Emmanuel Maennlein (EM) : Il n’existe pas de critères bibliques qui permettent de savoir si une personne appartient au Seigneur. Il est dangereux de porter un jugement trop hâtif.  La remarque de R. Shallis a du vrai. Je l’ai constaté à bien des reprises. Avons-nous dit et redit un peu facilement « Crois et tu seras sauvé » ? Un fait est certain : celui qui croit sera sauvé ! Sous prétexte que certains n’ont pas saisi la porté de leur oui à Jésus nous devons veiller à ne pas rajouter des « plus » ; si tu crois, « plus » si tu agis ainsi « plus » si tu laisses tomber cela… tu seras sauvé. La foi seule suffit pour être sauvé. A nous d’en expliquer les implications et à l’Esprit de faire son œuvre.

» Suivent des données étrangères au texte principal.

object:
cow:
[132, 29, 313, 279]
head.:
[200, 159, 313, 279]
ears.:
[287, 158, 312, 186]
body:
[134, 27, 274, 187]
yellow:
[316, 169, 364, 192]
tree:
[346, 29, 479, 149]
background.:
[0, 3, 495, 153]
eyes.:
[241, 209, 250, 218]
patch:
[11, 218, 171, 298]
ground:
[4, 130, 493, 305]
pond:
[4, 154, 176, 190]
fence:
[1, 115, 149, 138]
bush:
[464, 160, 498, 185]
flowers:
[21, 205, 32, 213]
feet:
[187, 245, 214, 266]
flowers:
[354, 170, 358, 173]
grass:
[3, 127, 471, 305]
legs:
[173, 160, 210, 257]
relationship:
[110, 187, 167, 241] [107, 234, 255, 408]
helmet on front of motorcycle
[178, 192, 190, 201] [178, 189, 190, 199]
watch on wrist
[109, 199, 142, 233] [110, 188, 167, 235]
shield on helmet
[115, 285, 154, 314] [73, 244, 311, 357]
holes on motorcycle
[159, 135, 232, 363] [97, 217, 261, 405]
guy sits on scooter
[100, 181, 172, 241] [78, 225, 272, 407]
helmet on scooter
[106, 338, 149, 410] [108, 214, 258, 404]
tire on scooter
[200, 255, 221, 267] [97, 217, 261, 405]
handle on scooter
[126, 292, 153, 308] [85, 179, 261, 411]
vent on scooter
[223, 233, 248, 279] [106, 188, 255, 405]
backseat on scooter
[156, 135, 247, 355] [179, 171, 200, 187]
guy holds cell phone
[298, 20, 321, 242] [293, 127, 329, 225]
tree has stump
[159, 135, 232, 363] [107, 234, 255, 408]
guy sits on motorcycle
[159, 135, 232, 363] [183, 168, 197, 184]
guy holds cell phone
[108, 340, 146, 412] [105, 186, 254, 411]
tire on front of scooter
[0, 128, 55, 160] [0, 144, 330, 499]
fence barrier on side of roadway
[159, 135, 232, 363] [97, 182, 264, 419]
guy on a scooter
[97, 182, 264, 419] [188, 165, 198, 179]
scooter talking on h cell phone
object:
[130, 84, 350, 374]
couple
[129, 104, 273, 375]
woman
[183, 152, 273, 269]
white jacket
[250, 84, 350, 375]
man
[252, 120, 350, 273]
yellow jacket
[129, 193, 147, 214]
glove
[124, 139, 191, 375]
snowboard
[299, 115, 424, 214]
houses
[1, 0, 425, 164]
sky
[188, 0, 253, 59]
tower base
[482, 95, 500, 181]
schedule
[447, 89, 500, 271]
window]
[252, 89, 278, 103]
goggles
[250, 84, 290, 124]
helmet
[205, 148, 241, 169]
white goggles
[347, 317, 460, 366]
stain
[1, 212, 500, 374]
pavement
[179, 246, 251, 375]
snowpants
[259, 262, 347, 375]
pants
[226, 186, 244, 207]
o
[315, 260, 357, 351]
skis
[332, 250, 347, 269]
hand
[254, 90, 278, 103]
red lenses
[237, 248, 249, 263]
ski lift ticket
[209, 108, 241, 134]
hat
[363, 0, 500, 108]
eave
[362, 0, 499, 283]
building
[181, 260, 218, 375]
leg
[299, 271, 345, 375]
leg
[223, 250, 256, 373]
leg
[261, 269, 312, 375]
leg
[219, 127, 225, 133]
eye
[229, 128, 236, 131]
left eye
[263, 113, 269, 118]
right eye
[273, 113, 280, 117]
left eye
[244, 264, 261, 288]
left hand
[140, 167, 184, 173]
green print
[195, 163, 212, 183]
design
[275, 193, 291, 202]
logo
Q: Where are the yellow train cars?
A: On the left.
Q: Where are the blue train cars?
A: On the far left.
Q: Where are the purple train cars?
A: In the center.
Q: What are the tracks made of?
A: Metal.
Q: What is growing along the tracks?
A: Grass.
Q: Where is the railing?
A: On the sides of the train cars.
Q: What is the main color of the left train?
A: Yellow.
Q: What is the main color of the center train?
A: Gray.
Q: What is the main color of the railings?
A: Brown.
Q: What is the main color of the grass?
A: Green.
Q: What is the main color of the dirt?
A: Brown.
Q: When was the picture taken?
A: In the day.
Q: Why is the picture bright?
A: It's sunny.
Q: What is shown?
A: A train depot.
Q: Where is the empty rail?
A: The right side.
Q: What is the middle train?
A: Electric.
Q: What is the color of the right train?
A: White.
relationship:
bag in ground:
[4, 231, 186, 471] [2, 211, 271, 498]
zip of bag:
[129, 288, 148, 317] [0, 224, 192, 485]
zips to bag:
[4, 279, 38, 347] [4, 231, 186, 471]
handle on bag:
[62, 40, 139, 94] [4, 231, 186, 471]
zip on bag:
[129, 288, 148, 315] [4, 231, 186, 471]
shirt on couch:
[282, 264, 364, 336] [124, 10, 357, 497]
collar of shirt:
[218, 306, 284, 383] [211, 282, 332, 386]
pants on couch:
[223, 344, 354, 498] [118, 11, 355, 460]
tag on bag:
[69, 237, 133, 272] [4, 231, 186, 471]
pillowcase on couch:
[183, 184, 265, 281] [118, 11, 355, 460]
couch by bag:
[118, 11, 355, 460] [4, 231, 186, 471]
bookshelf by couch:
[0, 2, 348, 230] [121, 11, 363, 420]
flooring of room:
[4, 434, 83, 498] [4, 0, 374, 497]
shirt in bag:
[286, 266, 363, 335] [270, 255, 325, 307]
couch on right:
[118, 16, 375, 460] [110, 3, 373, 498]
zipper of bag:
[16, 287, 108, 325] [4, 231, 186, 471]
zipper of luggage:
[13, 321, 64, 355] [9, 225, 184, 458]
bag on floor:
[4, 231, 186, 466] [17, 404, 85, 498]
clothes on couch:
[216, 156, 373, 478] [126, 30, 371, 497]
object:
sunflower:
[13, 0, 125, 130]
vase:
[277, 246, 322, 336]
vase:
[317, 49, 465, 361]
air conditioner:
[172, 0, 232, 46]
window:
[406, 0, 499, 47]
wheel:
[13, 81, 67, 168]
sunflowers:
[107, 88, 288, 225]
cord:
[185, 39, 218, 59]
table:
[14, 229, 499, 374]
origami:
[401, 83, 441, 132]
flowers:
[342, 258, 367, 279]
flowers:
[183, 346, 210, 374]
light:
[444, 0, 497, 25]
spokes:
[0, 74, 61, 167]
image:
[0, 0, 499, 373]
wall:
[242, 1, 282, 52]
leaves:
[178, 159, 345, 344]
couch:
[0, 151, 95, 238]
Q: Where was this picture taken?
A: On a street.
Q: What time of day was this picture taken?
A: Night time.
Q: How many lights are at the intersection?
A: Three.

Pensez-vous qu’il soit possible pour un évangéliste de tirer trop vite le filet ?

RA : Si le filet est tiré trop vite, c’est que tout l’Évangile n’a pas été proclamé. Lorsqu’on prêche, il est important de délivrer tout le message du salut, qui inclut la nécessité de devenir disciple, avec tout ce que cela implique.

EM :Oui, en particulier lors d’une réunion publique. Les personnes qui répondent le font pour différents motifs. Certains sont touchés par Dieu et veulent vraiment être sauvés. D’autres répondent à l’appel parce qu’un de leur besoin a été révélé. D’autres encore reviennent au Seigneur, le font pour leur conjoint, ou pour un problème de santé. L’évangéliste ne doit pas considérer tous ceux qui s’avancent comme convertis. Et surtout cela ne doit pas l’empêcher de continuer à lancer le filet.

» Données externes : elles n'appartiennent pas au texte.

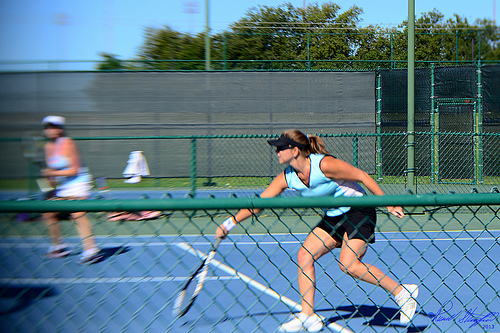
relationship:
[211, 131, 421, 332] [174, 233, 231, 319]
woman swinging racket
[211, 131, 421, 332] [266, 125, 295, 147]
woman wearing visor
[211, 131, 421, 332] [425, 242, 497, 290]
woman on court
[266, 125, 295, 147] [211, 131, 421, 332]
visor on woman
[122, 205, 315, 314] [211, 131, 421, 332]
fence near woman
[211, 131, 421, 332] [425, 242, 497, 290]
woman using court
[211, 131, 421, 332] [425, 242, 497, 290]
woman playing court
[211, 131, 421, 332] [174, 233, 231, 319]
woman holding racket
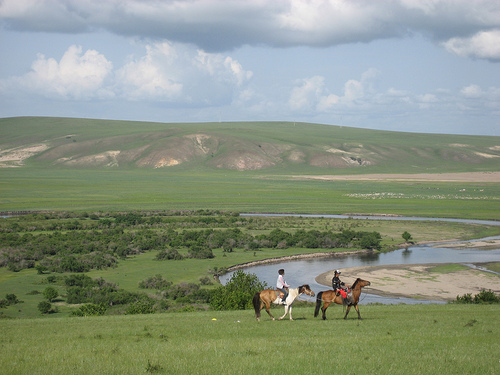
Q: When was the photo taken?
A: Day time.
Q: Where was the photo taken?
A: In the country.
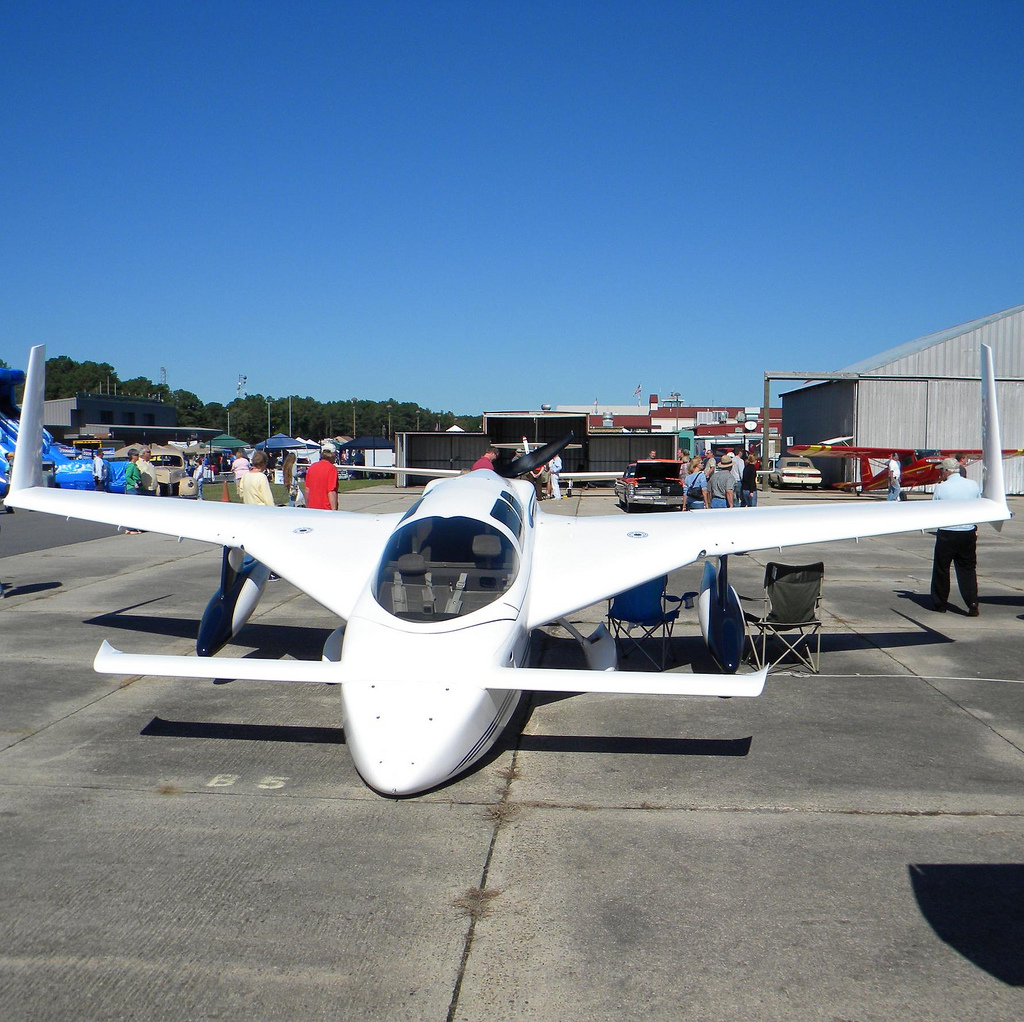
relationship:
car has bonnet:
[619, 456, 697, 511] [632, 462, 685, 499]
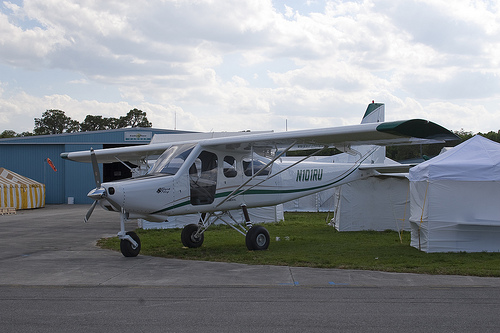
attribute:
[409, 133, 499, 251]
tent — white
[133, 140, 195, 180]
window — large, glass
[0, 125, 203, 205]
garage — large, wide, metal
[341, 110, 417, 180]
tail — large, tall, white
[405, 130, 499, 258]
tent — short, white, plastic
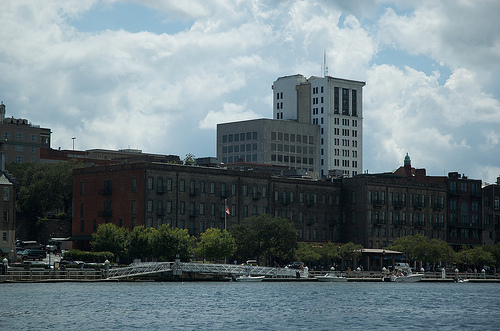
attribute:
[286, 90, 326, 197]
wall — white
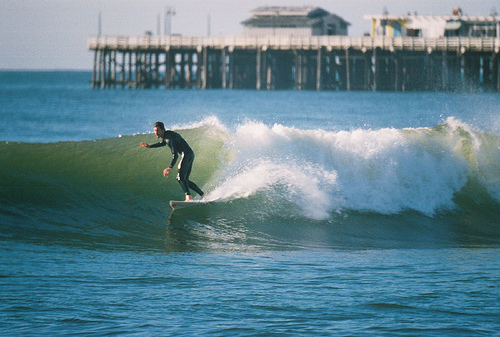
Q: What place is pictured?
A: It is an ocean.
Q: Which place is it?
A: It is an ocean.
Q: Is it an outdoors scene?
A: Yes, it is outdoors.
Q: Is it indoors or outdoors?
A: It is outdoors.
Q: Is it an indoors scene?
A: No, it is outdoors.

Qui est le plus en danger d’aller trop vite : l’Église ou l’évangéliste ?

SR : Les deux. L’Église est soucieuse de sa croissance numérique. L’évangéliste a le désir d’amener le plus d’âmes à Christ. Les deux doivent être très attentifs à ne pas faire primer « la quantité » sur « la qualité ».

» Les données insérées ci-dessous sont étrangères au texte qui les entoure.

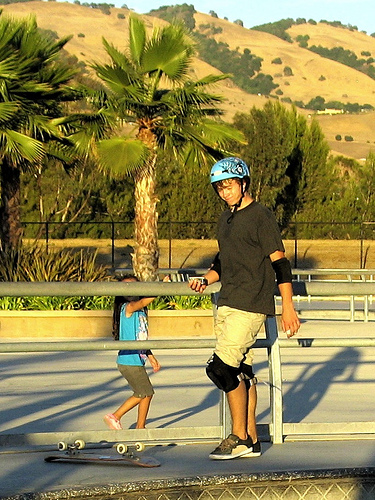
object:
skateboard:
[44, 440, 161, 468]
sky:
[55, 0, 374, 36]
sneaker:
[240, 438, 263, 457]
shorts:
[213, 304, 267, 368]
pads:
[271, 257, 294, 286]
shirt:
[116, 302, 149, 366]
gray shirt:
[210, 200, 285, 318]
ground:
[323, 115, 372, 134]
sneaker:
[103, 413, 123, 431]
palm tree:
[58, 9, 248, 283]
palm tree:
[0, 0, 85, 284]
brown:
[309, 240, 351, 269]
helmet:
[210, 157, 251, 195]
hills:
[248, 17, 373, 112]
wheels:
[117, 443, 126, 454]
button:
[139, 394, 141, 396]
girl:
[103, 273, 170, 430]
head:
[209, 157, 251, 207]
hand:
[281, 309, 301, 338]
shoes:
[208, 434, 262, 460]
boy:
[187, 156, 300, 459]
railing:
[0, 281, 375, 449]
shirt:
[210, 200, 285, 318]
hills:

RA : Il y a un double danger : celui de l’évangéliste qui veut que tout le monde se convertisse, et celui de l’Église qui veut que tout le monde vive en paix avec elle. Les deux sont parfois antagonistes.

À quel élément du message devez-vous être particulièrement attentif et ne pas négligé ?

SR : Tout ce qui touche à la repentance et à la Seigneurie de Jésus. Il n’y a pas de salut sans repentance. Jésus ne peut être Sauveur s’il n’est pas en même temps Seigneur.

RA : Je pense qu’il faut mettre l’accent sur la dimension présente et future de la vie de disciple : à savoir que le salut accordé, ce plein pardon pour le passé, s’incarne dans une vie nouvelle pour aujourd’hui, en vue de l’espérance pour demain. Autrement dit, il ne faut pas taire la dimension eschatologique de l’engagement.

DC : La résurrection ! Jésus est vivant ! C’est pour cette raison que l’Évangile a toute sa valeur et sa pertinence. Sans cela, nous sommes entrain de perdre notre temps…

Qu’est-ce qui vous semble propre à provoquer de vrais disciples ?

SR : Il n’y a pas de recettes miracle ! L’évangéliste est dépendant de l’oeuvre du Saint-Esprit qui convainc de péché. Cela n’occulte pas le fait de délivrer le message de l’Évangile avec pertinence et sérieux. Il importe que les personnes puissent comprendre la gravité de leurs péchés et donc la sainteté de Dieu. Elles pourront ainsi comprendre sa grâce et son désir de régner comme Seigneur de nos vies.

RA : Il faut que l’Église retrouve une vraie intentionnalité dans sa compréhension de la formation de disciple. Le reste en découle.

DC : L’intervention de Dieu. Nous ne sommes que des poteaux indicateurs. À nous d’être ce que Dieu attend que nous soyons. Chacun dans le domaine qui lui a été confié et les compétences qui lui ont été données.

EM : Avant tout l’action de l’Esprit de Dieu dans la vie d’une personne. Qui provoque un bouleversement propre à faire un disciple de Jésus. C’est la Pentecôte qui a changé les disciples de Jésus et en a fait des témoins efficaces.